DHB-Pokal - Kiel siegt nach Hallen-Evakuierung

Die Kieler bejubeln den Erfolg gegen Hannover-Burgdorf

Handball

DHB-Pokal - Kiel siegt nach Hallen-Evakuierung

Titelverteidiger THW Kiel hat sich auch von einem Feueralarm nicht stoppen lassen und das Final-Four-Turnier um den deutschen Handball-Pokal erreicht. Auch Melsungen und Lemgo stehen im Halbfinale.

Rekordmeister Kiel gewann sein Viertelfinale am Dienstag (03.12.2019) beim Ligakonkurrenten TVB Stuttgart knapp mit 35:34 (18:15). In der zweiten Halbzeit musste die Halle für 40 Minuten evakuiert werden.

Kiel begann die von Trainer Filip Jicha zum "wichtigsten Spiel des Jahres" ausgerufene Begegnung konzentriert, lag zur Pause aber nur knapp vorne. Beim Stand vom 22:19 für den THW wurde dann offenbar im Kioskbereich die Brandmeldeanlage ausgelöst, alle Zuschauer mussten die Halle verlassen. Nach der Zwangspause brachten die Norddeutschen die Führung in einer dramatischen Schlussphase mit viel Glück über die Zeit.

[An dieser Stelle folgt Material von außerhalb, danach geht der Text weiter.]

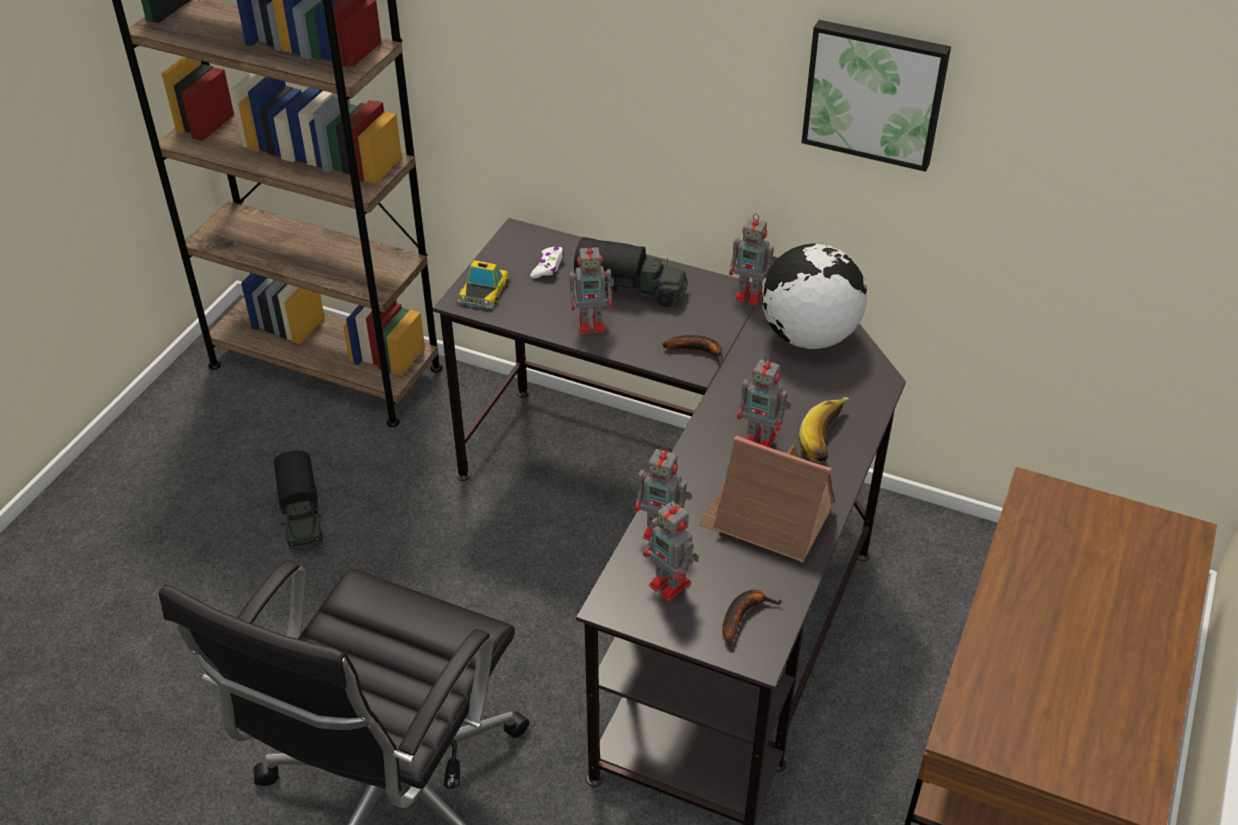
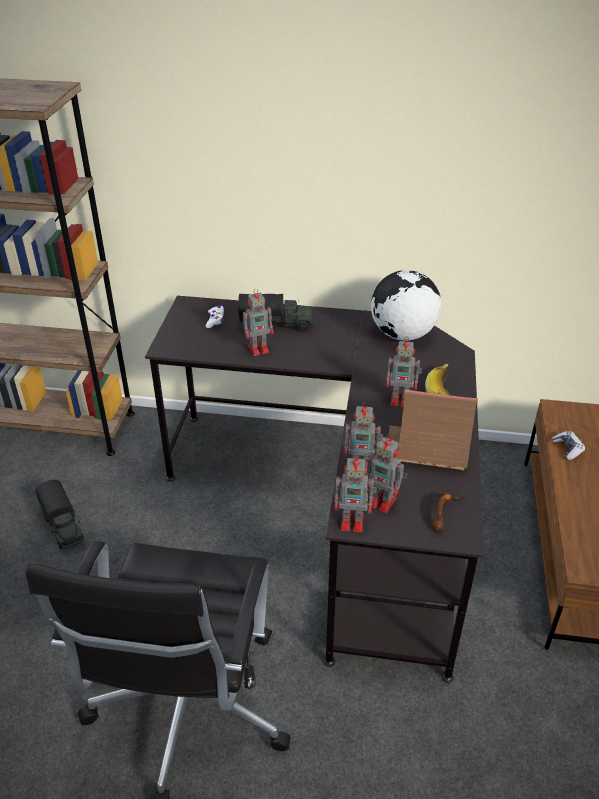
camera: 15 degrees left, 5 degrees down
(483, 291) = (177, 340): toy car -> none
(698, 351) = (336, 354): banana -> none
(751, 295) = (355, 317): toy robot -> toy robot (353, 522)
(875, 92) = (431, 161): picture -> none
(1020, 553) = (567, 449): none -> game controller

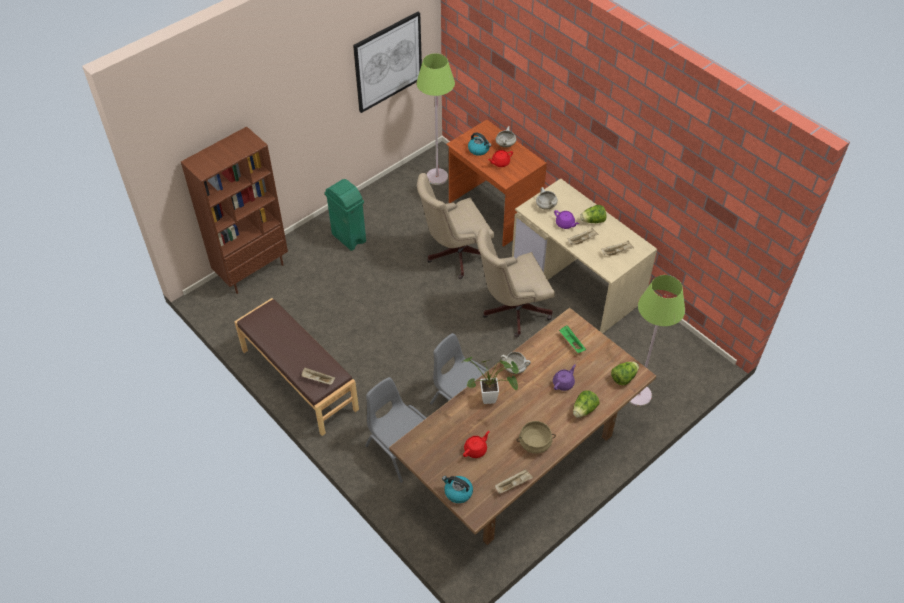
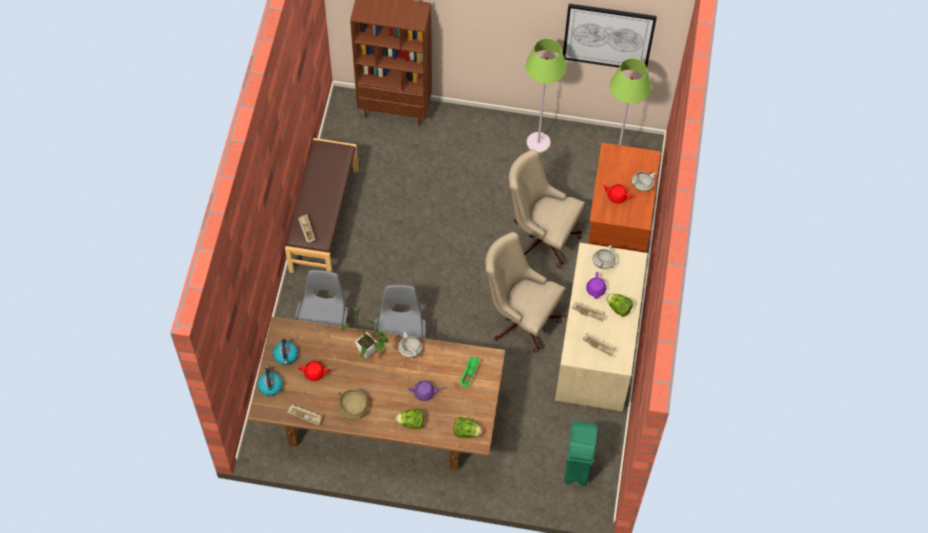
camera: 50 degrees right, 10 degrees up
(349, 238) = (488, 149): green trash can -> green trash can (577, 468)
(479, 149) = (617, 171): kettle -> kettle (286, 356)
(638, 395) = (515, 466): green floor lamp -> green floor lamp (538, 143)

Melsungen gelingt die Revanche

Die Füchse Berlin haben dagegen den Sprung ins Final Four verpasst. Der Pokalsieger verlor in Kassel die Viertelfinalpartie bei der MT Melsungen nach einer schwachen zweiten Hälfte mit 30:33 (16:14). Noch fünf Tage zuvor hatten die Füchse in der Handball-Bundesliga denselben Gegner geschlagen.

Die Füchse kamen gleich gut in die Partie. Sie standen kompakt in der Deckung und stellten mit einem variablen Angriffsspiel Melsungen vor einige Probleme. Schnell zogen sie auf 7:3 davon. Vor allem Kapitän Lindberg zeigte sich treffsicher und erzielte bis dahin sechs Treffer.

Zur Halbzeit führten die Füchse noch

Danach kamen die Gastgeber aber langsam besser ins Spiel und kämpften sich zurück. Die Füchse hatten nun mehr Probleme, den wurfgewaltigen Rückraum der Hessen zu stoppen. Zudem verteidigte Melsungen nun aggressiver und die Füchse taten sich zunehmend schwerer, gute Wurfpositionen zu finden. In der 23. Minute glich Nationalspieler Kai Häfner wieder zum 12:12 aus. Doch die Berliner wurden nicht hektisch, konnten bis zur Pause wieder in Führung gehen.

Nach dem Seitenwechsel taten sich die Füchse immer schwerer. In der 37. Minute glich Melsungen zum 19:19 aus, in der 45. sah Kreisläufer Mijajlo Marsenic nach einem Foul die Rote Karte. Die immer müder wirkenden Berliner verloren den Faden, im Angriff ging Mitte der zweiten Hälfte fast gar nichts mehr. Mit einem 6:1-Lauf zog Melsungen bis zehn Minuten vor Ende davon (27:23). Dem hatten die Berliner nichts mehr entgegenzusetzen.

Lemgo gibt Vorsprung nicht mehr

Lemgo siegte derweil mit 26:23 in Ludwigshafen. Die Gäste aus Lemgo starteten als Favorit in die Partie, auch wenn sie in der Bundesliga-Tabelle nur einen Platz und zwei Punkte vor den Eulen Ludwigshafen liegen. Nach zwanzig gespielten Minuten führte Lemgo mit 10:5. Doch die Gastgeber ließen nicht locker, spielten konzentriert und kamen zur Halbzeit auf 9:12 ran.

In der zweiten Halbzeit dann ein ähnliches Bild: Lemgo gab die Führung nicht aus der Hand, Ludwigshafen dennoch bemüht. Kurz vor Schluss machten es die Gastgeber dann noch einmal spannend, als sie zum 21:22 trafen. Doch den Sieg ließ sich Lemgo nicht mehr nehmen. Bester Werfer der Eulen war Alexander Falk mit acht Toren. Christoph Theuerkauf traf für Lemgo sechs Mal.

Rhein-Neckar Löwen treffen auf Hannover

Abgeschlossen wird das Viertelfinale am Mittwoch mit der Begegnung zwischen den Rhein-Neckar Löwen und der TSV Hannover-Burgdorf.